What is the funding source? Principals should provide information on the identified funding that may include non-instructional school-based funds, any available proffer funds and, if applicable, any intention to seek bond funding for infrastructure components that have an appropriate life expectancy. Once permission is granted to proceed, bond funding requests may be made to the FCPS Office of Safety and Security.
If you obtain interior video surveillance, what reporting does the school have to do? Schools that are granted permission to utilize ongoing interior video monitoring are required to submit data regarding the number of incidents in specific areas of the schools in which cameras have been installed and the number of successful investigations of incidents using video recordings. Successful means that the video was helpful in determining what happened in an incident. Additionally, the superintendent is required to annually report to the School Board incident and survey data collected regarding the effectiveness of ongoing interior video monitoring.
Are the cameras effective? The experience of FCPS with exterior video surveillance strongly suggests that their use resulted in significant reductions in vandalism at schools that used the systems.

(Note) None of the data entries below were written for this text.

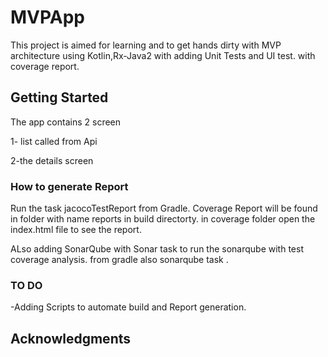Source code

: # MVPApp

This project is aimed for learning and to get hands dirty with MVP architecture using Kotlin,Rx-Java2 with adding Unit Tests and UI test.
with coverage report.

## Getting Started
The app contains 2 screen

1- list called from Api 

2-the details screen 

### How to generate Report 
Run the task jacocoTestReport from Gradle.
Coverage Report will be found in folder with name reports in build directorty.
in coverage folder open the index.html file to see the report.

ALso adding SonarQube with Sonar task to run the sonarqube with test coverage analysis.
from gradle also sonarqube task .




### TO DO
 
-Adding Scripts to automate build and Report generation.


## Acknowledgments

	
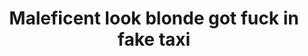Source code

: ---
layout: post
title: Maleficent look blonde got fuck in fake taxi
duration: '10:43'
view: 56
rate: 2
video: 'https://flashservice.xvideos.com/embedframe/26627765'
priority: 0.9
changefreq: daily
---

FCPS also performed a pilot test of surveillance in the lunch lines to determine if the existence of video cameras were helpful in reducing theft. This pilot test did not show that they were successful in reducing theft, although the principals of the test sites did note that they saw a reduction in inappropriate behavior in the lunch lines.
Do other school systems use interior video surveillance? Seventy-seven percent of all public high schools use security cameras to monitor schools (Indicators of School Crime and Safety, U.S. Departments of Justice and Education, November, 2010). Locally, the school divisions that utilize interior video surveillance include the Maryland divisions of Frederick County, Montgomery County and Prince George’s County. In Virginia, Alexandria, Loudoun, Prince William, Fauquier, Stafford, Culpepper and Alexandria school divisions utilize interior cameras. Washington D.C. also uses interior video surveillance.